In the July issue of The Navigator, readers were introduced to Garry Smith from Clarenville, Newfoundland.
The tall, 63-year old fisherman has always been passionate about the fishery and the need to treat all marine resources with care and respect. He is also known as a good humanitarian who has always helped those less fortunate, including a personal interest in helping a family of refugees who recently arrived in Newfoundland from Syria.
Garry also has deep regard for Newfoundland and Labrador’s culture and tradition — marine and otherwise. Even as a young man, he had a keen sense of the importance of preserving items of historical significance and would acquire things and stow them away in his parent’s home in Gooseberry Cove or wherever he could find a place to keep them safe. Today, his collection has grown to the size of a small museum.
One of the two crown jewels of Garry’s possessions is his treasured rifle collection, most of which are WWI vintage and all in mint condition. For safety concerns, Garry keeps his rifles stored in three refrigerator-sized vaults that weigh upwards of 600 pounds each. A smaller version of bank vaults, the walls are a foot thick and fire proof.
“If the place burnt to the ground, the contents in those vaults would be secure,” Garry explains.
Opening one vault at a time, Garry removes the guns with care while explaining the military significance of each one. Most are magazine-fed .303 rifles, the standard firearm of the British Army from 1895 to 1957. Some military forces still use them today.
As Garry points out in his show-and-tell presentation, not all rifles are created equal. Even the most popular Lee-Enfield version of the “three-oh-three” comes in various shapes and sizes, all designed for different purposes.
He demonstrates one that has a spring-loaded cap that covers the front of the barrel between firings. The cap protects sand/mud/dirt from entering the barrel of the gun if a soldier fell face-first in rough terrain. Some have short barrels while others have short stocks and longer barrels. All are fascinating.
Make and Breaks
A mere mention of make and break engines to folks of a certain age who grew up in coastal Newfoundland and Labrador suddenly renders them to blathering blobs of nostalgia. With glowing faces and broad smiles, they speak, almost reverently, about waking up on summer mornings to the distinctive putt-putt-putt sound of motorboats steaming out the harbour, headed to the fishing grounds.

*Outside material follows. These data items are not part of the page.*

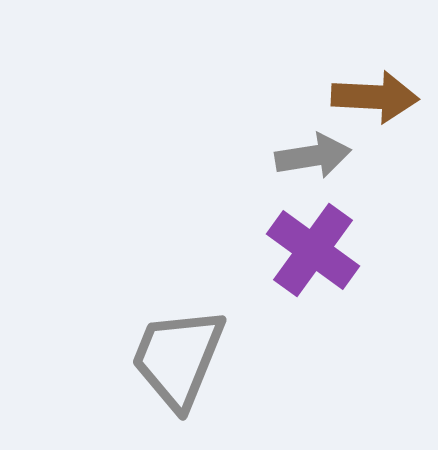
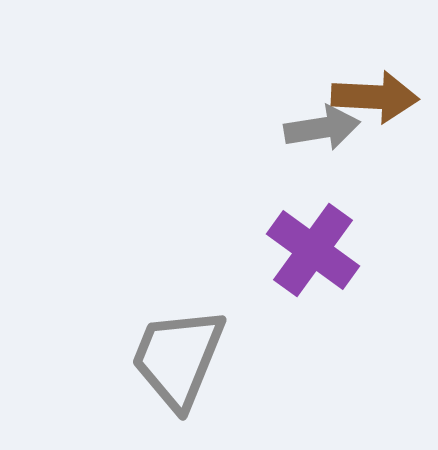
gray arrow: moved 9 px right, 28 px up
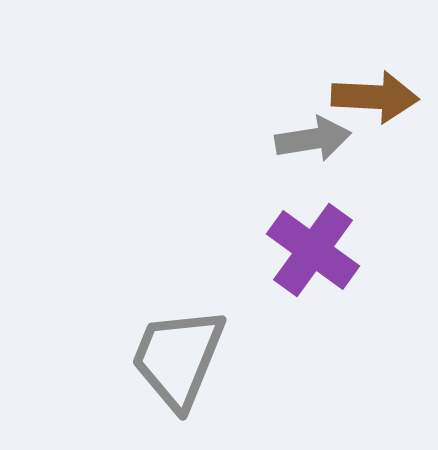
gray arrow: moved 9 px left, 11 px down
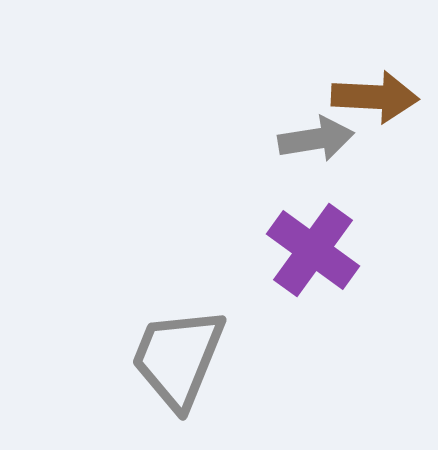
gray arrow: moved 3 px right
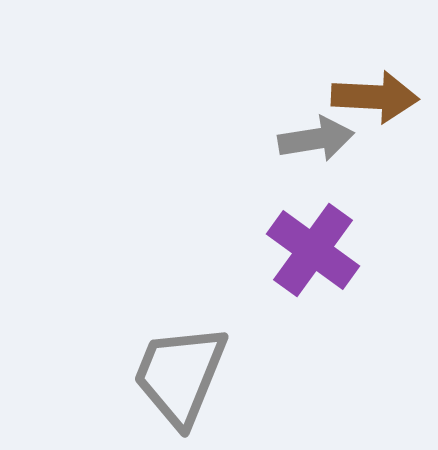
gray trapezoid: moved 2 px right, 17 px down
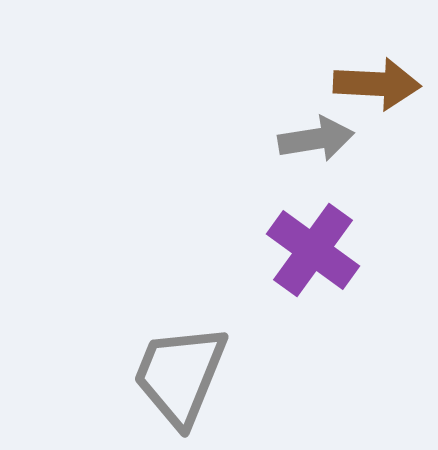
brown arrow: moved 2 px right, 13 px up
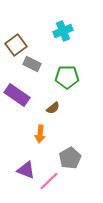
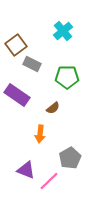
cyan cross: rotated 18 degrees counterclockwise
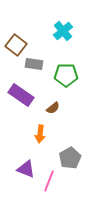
brown square: rotated 15 degrees counterclockwise
gray rectangle: moved 2 px right; rotated 18 degrees counterclockwise
green pentagon: moved 1 px left, 2 px up
purple rectangle: moved 4 px right
purple triangle: moved 1 px up
pink line: rotated 25 degrees counterclockwise
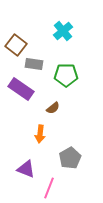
purple rectangle: moved 6 px up
pink line: moved 7 px down
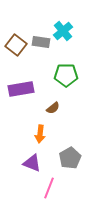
gray rectangle: moved 7 px right, 22 px up
purple rectangle: rotated 45 degrees counterclockwise
purple triangle: moved 6 px right, 6 px up
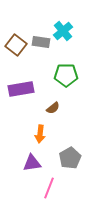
purple triangle: rotated 30 degrees counterclockwise
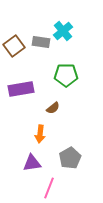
brown square: moved 2 px left, 1 px down; rotated 15 degrees clockwise
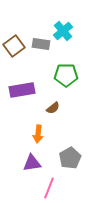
gray rectangle: moved 2 px down
purple rectangle: moved 1 px right, 1 px down
orange arrow: moved 2 px left
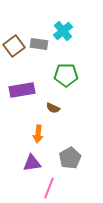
gray rectangle: moved 2 px left
brown semicircle: rotated 64 degrees clockwise
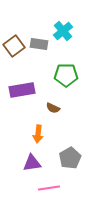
pink line: rotated 60 degrees clockwise
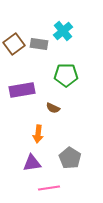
brown square: moved 2 px up
gray pentagon: rotated 10 degrees counterclockwise
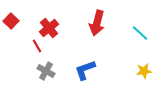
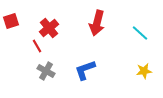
red square: rotated 28 degrees clockwise
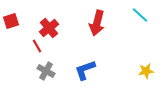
cyan line: moved 18 px up
yellow star: moved 2 px right
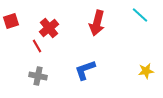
gray cross: moved 8 px left, 5 px down; rotated 18 degrees counterclockwise
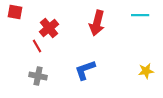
cyan line: rotated 42 degrees counterclockwise
red square: moved 4 px right, 9 px up; rotated 28 degrees clockwise
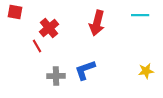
gray cross: moved 18 px right; rotated 12 degrees counterclockwise
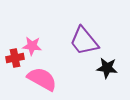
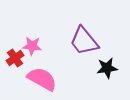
red cross: rotated 24 degrees counterclockwise
black star: rotated 15 degrees counterclockwise
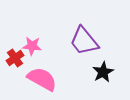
black star: moved 4 px left, 4 px down; rotated 20 degrees counterclockwise
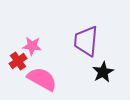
purple trapezoid: moved 2 px right; rotated 44 degrees clockwise
red cross: moved 3 px right, 3 px down
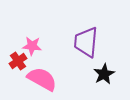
purple trapezoid: moved 1 px down
black star: moved 1 px right, 2 px down
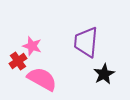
pink star: rotated 12 degrees clockwise
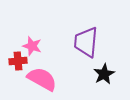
red cross: rotated 30 degrees clockwise
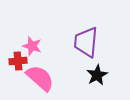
black star: moved 7 px left, 1 px down
pink semicircle: moved 2 px left, 1 px up; rotated 12 degrees clockwise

Someone joked that any attempt to guide those people away from their precious memories of the “good ol’ make and break days” must be done gently for fear of the consequences of sudden emotional decompression.
So far, Garry has collected 30 make and breaks and like his antique radios, phones and rifles, all are in operating condition. The majority of his engines are Acadia and Atlantic brands, made in Nova Scotia and two are Barnes, built in Newfoundland.
Garry started his engine collection when he learned that hundreds of people from outside Newfoundland, especially from Nova Scotia, were traveling to Newfoundland and buying every make and break they could get their hands on.
“I know that most of those engines were built in Nova Scotia, but they were owned and operated by Newfoundland fishermen and I wanted to make sure that some of them stayed here,” Garry explains.
Garry doesn’t talk much about the value of any or all of his collections, although it is obvious that it is a considerable sum. It’s not something he thinks about a lot because none are for sale — at least not yet. He says in another 10 years or so, he may consider divesting some of the items. He says the guns and radios could be sold to anyone, anywhere, but his engines will have a condition of sale — the buyer must agree that they stay in Newfoundland and Labrador.
In an era when many people loudly tout the importance of preserving cultural and historical significance but do nothing more about it, Garry Smith puts his passion and his money where his mouth is.